Name a comic novel or a film comedy from the last dozen years superior
to The Simpsons. Or a recent play or movie better than The Sopranos. In
fact, most nights on television -- Frasier, Friends, West Wing, TV Funhouse,
the Daily Show, ER -- you can experience fresh writing and acting as good
or better than 99 percent of what's in theaters.
"Golden Age of Television" is not oxymoronic. I think we've been in a
golden age for quite a while. In fact, it strikes me that we're now late
into network TV's golden age -- that end-game in pretty much any cultural
epoch where Mannerism kicks in and the arresting innovations of the day
before yesterday become the self-conscious tics of today.
I'm thinking of the fantasy sequence in prime-time TV. The trend got
going back in the early 90's with the HBO show Dream On. The hero's thoughts
were depicted by cutting quickly to brief clips from old movies and old
TV shows.
A girlfriend is nagging him, so he imagines Jimmy Cagney shoving the
grapefruit in Mae Clark's face. He finds himself sucking up to a boss
-- and thus imagines Eddie Haskell acting unctuously toward Ward Cleaver.

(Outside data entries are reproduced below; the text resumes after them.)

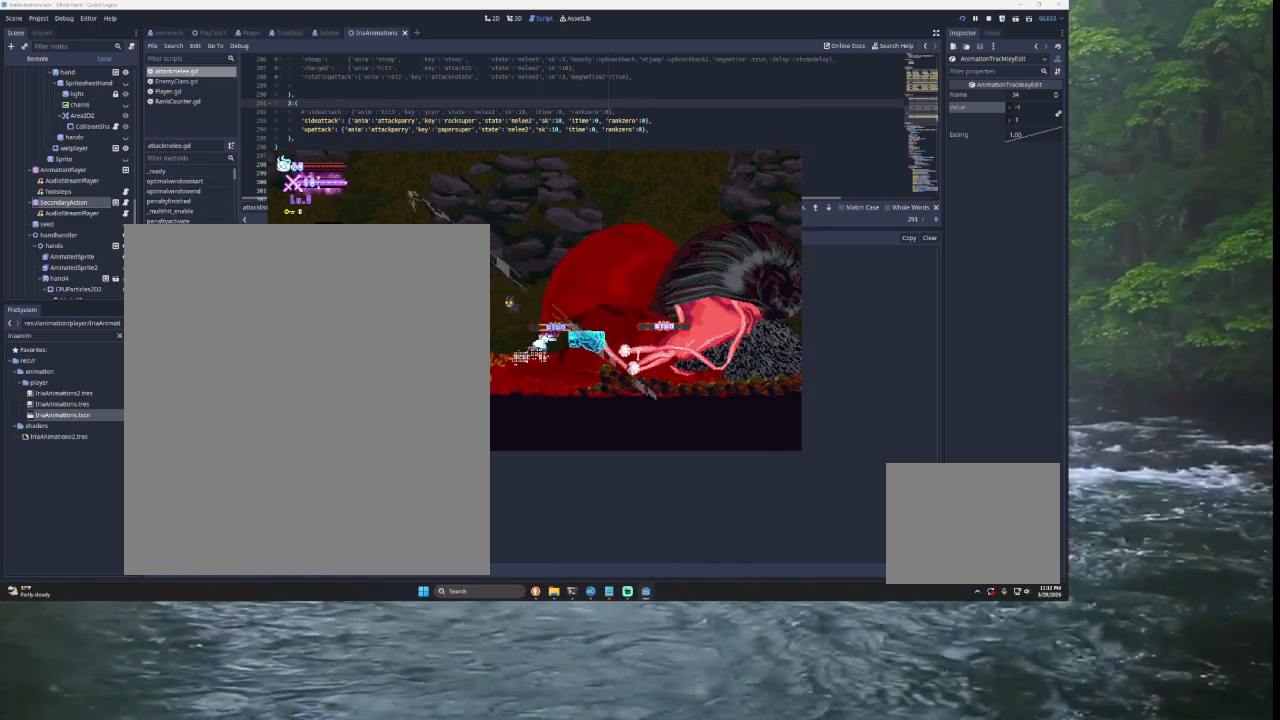
{"buttons": [], "left_stick": "center", "right_stick": "center", "events": [[233, "left_stick", "center"], [400, "START", "down"], [467, "START", "up"]]}
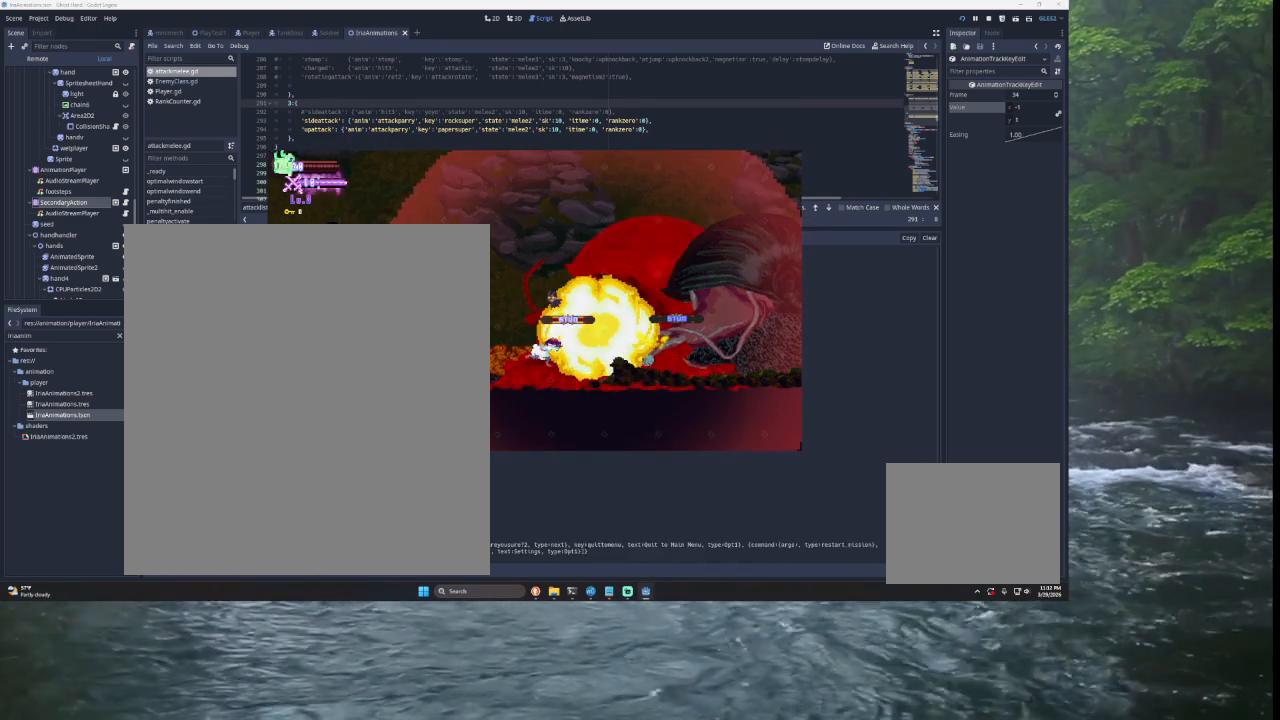
{"buttons": [], "left_stick": "center", "right_stick": "center", "events": []}
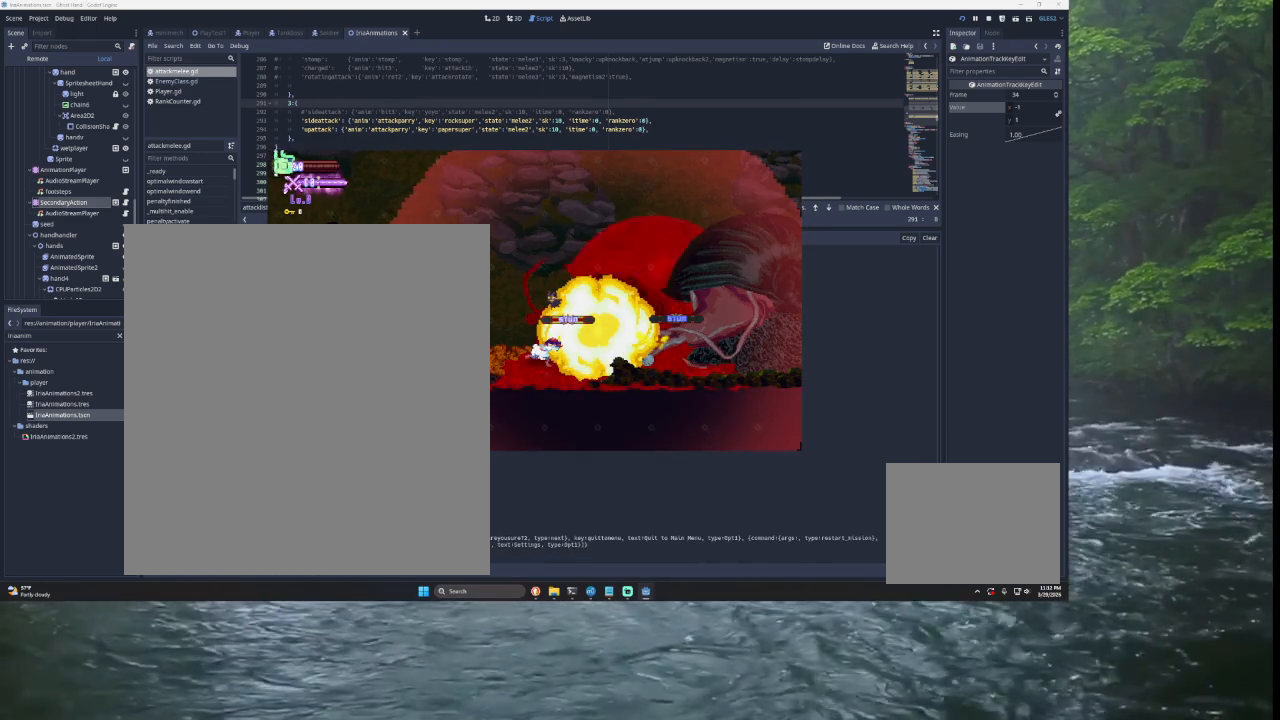
{"buttons": [], "left_stick": "center", "right_stick": "center", "events": []}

The year after Dream On went off the air, Ally McBeal premiered and made
the fantasy sequence part of TV's lingua franca for millions more people.
And then -- this being television -- the fantasy sequence proliferated,
crazily. For some reason, this past season, NBC in particular bet the
ranch on fantasy-sequence-driven sitcoms.
There is Scrubs, in which moments of the nerdy star's self image are
literalized -- he is actually a deer caught in headlights, he is actually
hit on the head by a ton of bricks. Then there's Inside Schwartz, where
an aspiring sportscaster's fantasies take the form of athletic events.
And Imagine That, in which the hero, played by the brilliant Hank Azaria,
is a wimpy writer who's daydreams are acted out, Ally McBeal-ishly.
If you haven't seen Inside Schwartz and Imagine That, it's too late.
They've already been cancelled. Because they sucked.
But there's one more on the way, and judging from what I've seen of the
pilot, it's the best of the whole lot. Andy Richter Controls the Universe
and it premieres on March 19th. The premise is yet another weenie writer
with extravagant fantasies, but it takes James Thurber's old Walter Mitty
concept and post-modernizes it. It plays with that line between fantasy
and reality - with an unreliable narrator and stories a within its stories.
In the twilight of nearly all cultural golden ages there are Mannerist
masterpieces. Like Michaelangelo's 16th century Last Judgement in the
Sistine Chapel. Or Sir John Soane's eclectic, jam-packed 19th century
house in London.
Or even, just maybe, one new 21st century TV show.
This is Kurt Andersen in Studio 360.